To get a mixing temperature of 43°C, with a cold water temperature of 10°C and the Tank Water Temperature of 60°C, the hot water is to cold water flow rate is 17 litres of cold to 33 litres of hot water.

The Final mixing temperature of hot and cold water is:
T_Final = (m₁ * T₁ + m₂ * T₂) / (m₁+m₂)

43 = (m₁ * 10 + m₂ *60) / (50)
Inputting various values for m₁ and m₂ which add up to 50 =>

43 = (17 * 10 + 33 *60) / (50)
43=43.

The energy required to heat 33 litres to 60°C is:
Q_{Tank Shower} = mcΔT
Q_{Tank Shower} = 33 * 4.181 * (60-10)
Q_{Tank Shower} = 6.89945 kJ or 1.916 kWh

Q_{Tank Shower per year} = 1.916*365
Q_{Tank Shower per year} = 699.34 kWh/yearIf there is a 120 litre Hot Water Tank present, the water temperature within that cylinder would be also heated up to 60°C. Assuming that the temperature within the cylinder remains at 60°C and the heat is replaced at the same amount it is being lost ( to the shower), then to heat the cylinder to 60°C:
Q_Tank = mcΔT
Q_Tank = 120 * 4.181 * (60-10)
Q_Tank = 25068 kJ or 6.967 kWh

If the Heat Loss for the cylinder is 1.19 kW/24h this means the tank has a heat loss of 434.35 kWh/year which would have to be replaced within the tank.

Q_{Total Tank} = 6.967 +434.35
Q_{Total Tank} = 441.317

If there is a separate Boiler and hot water storage cylinder connected by more than 1.5 m if insulated pipe work between the water heater and storage tank, the heat loss is assumed to be 280 kWh/year (this figure is received from Table 3 of the DEAP Manual version 3.2.1)

The total energy per year for the shower from a hot water tank is
Q_{Total Tank Shower} = 441.317+ 699.34 + 280
Q_{Total Tank Shower} = 1420.657 kWh

Assume boiler efficiency of 90%, Q_{Total Tank Shower} = 1578.508 kWh/year

This means the energy to heat the hot water from an electric shower for the year is 699.34 kWh while from a Hot Water Tank is 1578.508 kWh.
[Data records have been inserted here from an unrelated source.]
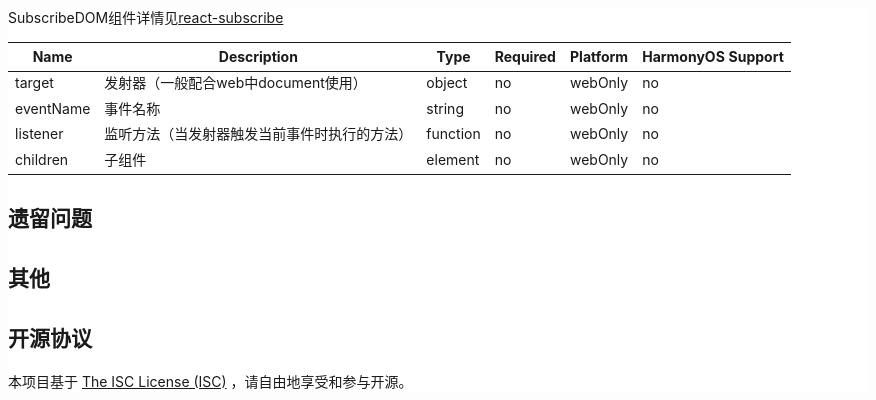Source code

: SubscribeDOM组件详情见[react-subscribe](https://github.com/tdzl2003/react-subscribe/blob/master/src/SubscribeDOM.js)

| Name | Description | Type | Required | Platform | HarmonyOS Support  |
| ---- | ----------- | ---- | -------- | -------- | ------------------ |
| target  | 发射器（一般配合web中document使用） | object  | no | webOnly  | no |
| eventName | 事件名称 | string  | no | webOnly  | no |
| listener  | 监听方法（当发射器触发当前事件时执行的方法） | function  | no | webOnly  | no |
| children | 子组件 | element  | no | webOnly  | no |

## 遗留问题

## 其他

## 开源协议

本项目基于 [The ISC License (ISC)](https://www.isc.org/licenses/) ，请自由地享受和参与开源。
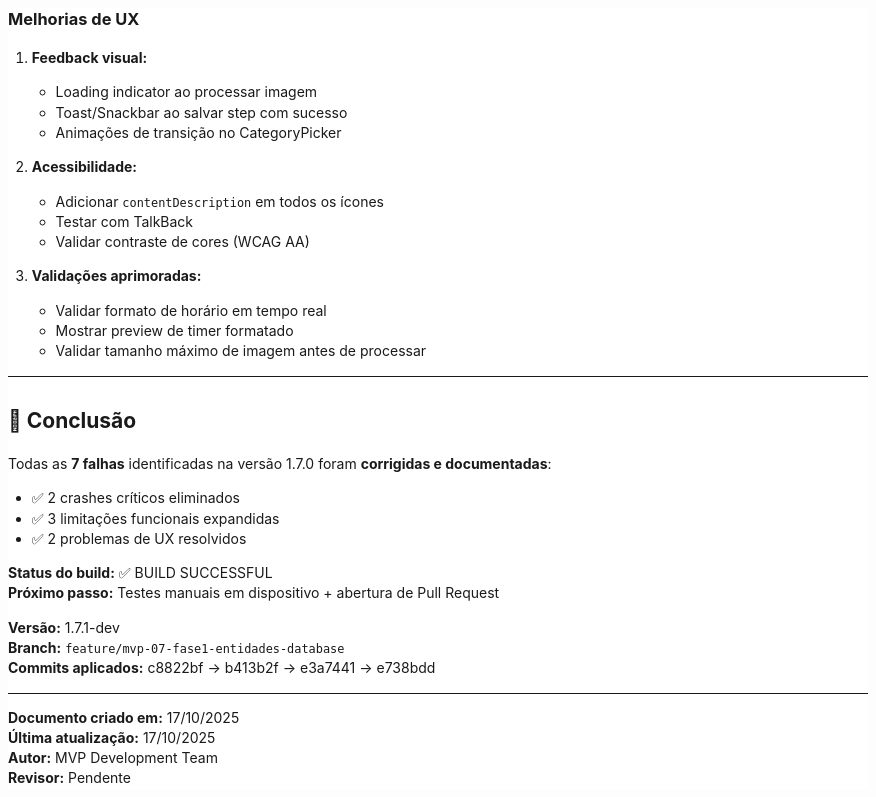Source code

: ### Melhorias de UX
1. **Feedback visual:**
   - Loading indicator ao processar imagem
   - Toast/Snackbar ao salvar step com sucesso
   - Animações de transição no CategoryPicker

2. **Acessibilidade:**
   - Adicionar `contentDescription` em todos os ícones
   - Testar com TalkBack
   - Validar contraste de cores (WCAG AA)

3. **Validações aprimoradas:**
   - Validar formato de horário em tempo real
   - Mostrar preview de timer formatado
   - Validar tamanho máximo de imagem antes de processar

---

## 📝 Conclusão

Todas as **7 falhas** identificadas na versão 1.7.0 foram **corrigidas e documentadas**:
- ✅ 2 crashes críticos eliminados
- ✅ 3 limitações funcionais expandidas
- ✅ 2 problemas de UX resolvidos

**Status do build:** ✅ BUILD SUCCESSFUL  
**Próximo passo:** Testes manuais em dispositivo + abertura de Pull Request

**Versão:** 1.7.1-dev  
**Branch:** `feature/mvp-07-fase1-entidades-database`  
**Commits aplicados:** c8822bf → b413b2f → e3a7441 → e738bdd

---

**Documento criado em:** 17/10/2025  
**Última atualização:** 17/10/2025  
**Autor:** MVP Development Team  
**Revisor:** Pendente

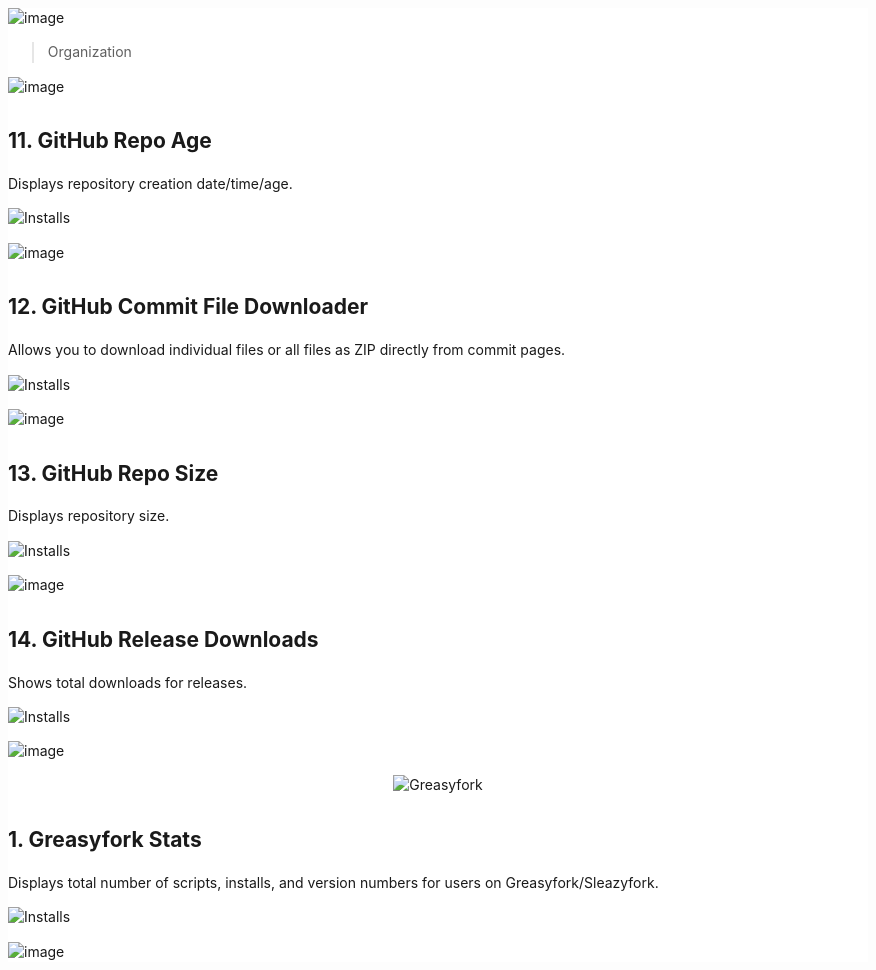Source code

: ![image](https://github.com/user-attachments/assets/f55a994c-963c-4412-9736-b344cb2b7d34)

> Organization

![image](https://github.com/user-attachments/assets/73076201-ada1-4e5e-b8b0-06674cbb04ee)

## 11. GitHub Repo Age
Displays repository creation date/time/age.

![Installs](http://forkstats.afkarxyz.fun/installs/535591)

![image](https://github.com/user-attachments/assets/289b60c4-ec4b-4c2d-81b4-f9268e5b4ed6)

## 12. GitHub Commit File Downloader
Allows you to download individual files or all files as ZIP directly from commit pages.

![Installs](http://forkstats.afkarxyz.fun/installs/535850)

![image](https://github.com/user-attachments/assets/f05e7c9b-cba6-4614-bc1a-7319ed550c3c)

## 13. GitHub Repo Size
Displays repository size.

![Installs](http://forkstats.afkarxyz.fun/installs/535927)

![image](https://github.com/user-attachments/assets/17ef8fea-487e-4f61-9403-bb4f70b1483b)

## 14. GitHub Release Downloads
Shows total downloads for releases.

![Installs](http://forkstats.afkarxyz.fun/installs/536991)

![image](https://github.com/user-attachments/assets/91892db6-124e-4e34-8219-d714ae031473)

<p align="center">
  <img src="assets/readme/greasyfork.svg" 
       alt="Greasyfork" 
       width="500" />
</p>

## 1. Greasyfork Stats
Displays total number of scripts, installs, and version numbers for users on Greasyfork/Sleazyfork.

![Installs](http://forkstats.afkarxyz.fun/installs/518152)

![image](https://github.com/user-attachments/assets/1307390b-a52c-40bf-bd7d-4dbd7d68e44e)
Service	€/kWh	CO2/kWh	Primary Energy Factor
Electricity	0.15	0.409	2.08
Gas	0.07	0.203	1.1

If the values in the table above are taken into account, then

Service	Cost per year	CO2/kWh	Primary Energy Consumption
Electricity	104.90	286.03	1454.63
Gas	110.50	320.437	1736.36

From this, it appears using an Electric Shower for your Showers would be cheaper and better for the environment than using a conventional Gas heat Hot Water Cylinder. The price of the gas per year also do not take into account the cost of having a gas meter and its associate charges.
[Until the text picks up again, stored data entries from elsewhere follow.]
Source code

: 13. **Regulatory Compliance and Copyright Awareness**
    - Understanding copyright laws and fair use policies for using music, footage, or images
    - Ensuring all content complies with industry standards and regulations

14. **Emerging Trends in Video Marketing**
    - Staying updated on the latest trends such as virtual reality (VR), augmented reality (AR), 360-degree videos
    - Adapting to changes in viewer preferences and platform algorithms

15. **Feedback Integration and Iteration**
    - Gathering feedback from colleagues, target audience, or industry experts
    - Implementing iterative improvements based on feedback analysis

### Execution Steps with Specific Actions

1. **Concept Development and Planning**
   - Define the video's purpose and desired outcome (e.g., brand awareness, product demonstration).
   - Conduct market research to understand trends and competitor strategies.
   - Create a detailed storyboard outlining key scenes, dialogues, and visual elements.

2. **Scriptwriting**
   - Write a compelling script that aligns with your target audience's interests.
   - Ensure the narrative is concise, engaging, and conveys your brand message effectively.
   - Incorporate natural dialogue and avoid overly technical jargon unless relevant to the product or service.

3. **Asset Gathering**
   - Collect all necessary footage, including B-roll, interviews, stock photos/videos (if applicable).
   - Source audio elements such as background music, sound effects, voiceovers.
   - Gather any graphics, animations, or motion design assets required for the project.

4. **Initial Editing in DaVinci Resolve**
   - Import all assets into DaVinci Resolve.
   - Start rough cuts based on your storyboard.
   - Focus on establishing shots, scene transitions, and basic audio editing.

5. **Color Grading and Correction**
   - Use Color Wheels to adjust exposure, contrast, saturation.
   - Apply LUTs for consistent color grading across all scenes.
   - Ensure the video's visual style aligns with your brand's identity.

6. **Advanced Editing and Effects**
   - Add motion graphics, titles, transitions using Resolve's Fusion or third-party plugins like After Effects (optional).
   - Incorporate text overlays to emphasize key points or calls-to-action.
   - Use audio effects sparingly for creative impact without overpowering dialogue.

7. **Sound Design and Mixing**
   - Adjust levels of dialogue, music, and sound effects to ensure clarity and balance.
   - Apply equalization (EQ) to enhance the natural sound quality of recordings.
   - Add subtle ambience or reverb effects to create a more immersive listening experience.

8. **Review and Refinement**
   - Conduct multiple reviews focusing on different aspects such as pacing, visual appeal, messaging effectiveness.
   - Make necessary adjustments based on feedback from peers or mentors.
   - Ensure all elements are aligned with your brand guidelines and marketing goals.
Can anyone tell me if based off those assumptions, any of my calculations are incorrect/erroneous?

 

[BvU]

Hi,

If there is a 120 litre Hot Water Tank present, the water temperature within that cylinder would be also heated up to 60°C. Assuming that the temperature within the cylinder remains at 60°C and the heat is replaced at the same amount it is being lost ( to the shower), then to heat the cylinder to 60°C:
QTank = mcΔT
QTank = 120 * 4.181 * (60-10)
QTank = 25068 kJ or 6.967 kWh

Are you assuming ALL water in the tank drops to 10 degrees ? Only 1.9 kWh is taken out and 6.9 kWh is needed to bring it back to 60 degrees ?

QTotal Tank = 6.967 +434.35

one is per day, the other per year. You cannot add them.

 

[Howlin]

Hi,

Are you assuming ALL water in the tank drops to 10 degrees ?
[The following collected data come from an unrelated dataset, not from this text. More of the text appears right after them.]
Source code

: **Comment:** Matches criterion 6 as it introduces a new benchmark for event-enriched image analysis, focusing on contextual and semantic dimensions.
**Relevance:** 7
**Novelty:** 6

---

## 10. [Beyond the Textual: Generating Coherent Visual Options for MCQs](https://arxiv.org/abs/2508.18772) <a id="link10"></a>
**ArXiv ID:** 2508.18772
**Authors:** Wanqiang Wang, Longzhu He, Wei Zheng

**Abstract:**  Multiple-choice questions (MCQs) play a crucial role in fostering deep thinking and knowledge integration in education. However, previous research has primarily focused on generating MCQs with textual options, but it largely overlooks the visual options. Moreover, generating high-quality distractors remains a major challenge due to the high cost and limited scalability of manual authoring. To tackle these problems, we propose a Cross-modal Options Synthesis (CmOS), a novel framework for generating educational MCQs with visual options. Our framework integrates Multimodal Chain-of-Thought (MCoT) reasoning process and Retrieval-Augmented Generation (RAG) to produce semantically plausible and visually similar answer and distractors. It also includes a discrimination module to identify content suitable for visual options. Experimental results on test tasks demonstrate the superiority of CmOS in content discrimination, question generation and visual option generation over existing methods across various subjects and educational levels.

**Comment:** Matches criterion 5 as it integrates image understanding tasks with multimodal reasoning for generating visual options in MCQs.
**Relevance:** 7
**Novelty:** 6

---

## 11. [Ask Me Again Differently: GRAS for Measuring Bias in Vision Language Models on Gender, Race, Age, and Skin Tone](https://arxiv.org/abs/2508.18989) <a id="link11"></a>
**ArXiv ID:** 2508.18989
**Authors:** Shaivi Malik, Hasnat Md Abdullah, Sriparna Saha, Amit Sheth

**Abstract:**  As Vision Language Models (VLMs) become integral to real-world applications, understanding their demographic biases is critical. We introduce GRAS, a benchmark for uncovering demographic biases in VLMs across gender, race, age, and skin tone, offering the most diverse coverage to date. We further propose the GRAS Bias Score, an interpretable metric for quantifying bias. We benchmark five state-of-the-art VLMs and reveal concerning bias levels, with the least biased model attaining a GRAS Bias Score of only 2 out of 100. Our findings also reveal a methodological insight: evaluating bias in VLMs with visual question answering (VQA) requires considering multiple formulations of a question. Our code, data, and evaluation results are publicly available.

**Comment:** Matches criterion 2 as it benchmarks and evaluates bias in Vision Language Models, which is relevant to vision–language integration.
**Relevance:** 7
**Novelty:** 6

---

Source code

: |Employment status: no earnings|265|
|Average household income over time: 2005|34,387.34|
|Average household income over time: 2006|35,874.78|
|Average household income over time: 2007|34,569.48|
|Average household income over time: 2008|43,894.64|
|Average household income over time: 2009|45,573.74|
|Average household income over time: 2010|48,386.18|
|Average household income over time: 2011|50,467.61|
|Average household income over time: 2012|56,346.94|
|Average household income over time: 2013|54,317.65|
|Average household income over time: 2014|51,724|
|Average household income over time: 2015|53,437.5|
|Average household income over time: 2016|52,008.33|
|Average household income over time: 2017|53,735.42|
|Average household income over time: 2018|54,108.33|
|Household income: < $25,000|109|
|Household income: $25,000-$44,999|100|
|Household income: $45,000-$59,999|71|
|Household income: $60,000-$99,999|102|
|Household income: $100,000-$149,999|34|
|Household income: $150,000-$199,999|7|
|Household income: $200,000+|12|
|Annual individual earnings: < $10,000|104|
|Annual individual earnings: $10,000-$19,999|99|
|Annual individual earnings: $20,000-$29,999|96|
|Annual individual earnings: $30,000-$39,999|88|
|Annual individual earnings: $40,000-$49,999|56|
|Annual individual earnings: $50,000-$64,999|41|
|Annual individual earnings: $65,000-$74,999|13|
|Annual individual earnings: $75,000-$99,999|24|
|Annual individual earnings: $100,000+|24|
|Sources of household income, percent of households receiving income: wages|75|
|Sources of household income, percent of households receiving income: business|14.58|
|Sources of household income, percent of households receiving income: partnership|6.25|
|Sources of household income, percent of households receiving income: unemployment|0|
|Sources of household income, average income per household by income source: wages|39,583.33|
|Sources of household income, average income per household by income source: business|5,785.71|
Only 1.9 kWh is taken out and 6.9 kWh is needed to bring it back to 60 degrees ?
one is per day, the other per year. You cannot add them.

I think i worded that incorrectly.

It is assumed that the incoming mains water has a temperature of 10 degrees. The 6.967 kWh is the energy required to initially heat the tank from cold to 60 degrees. That figure would not represent a per day figure as the heat loss to the environment and the heat loss to the shower itself is taken account of else where.

I hope this has helped explain what I initially meant.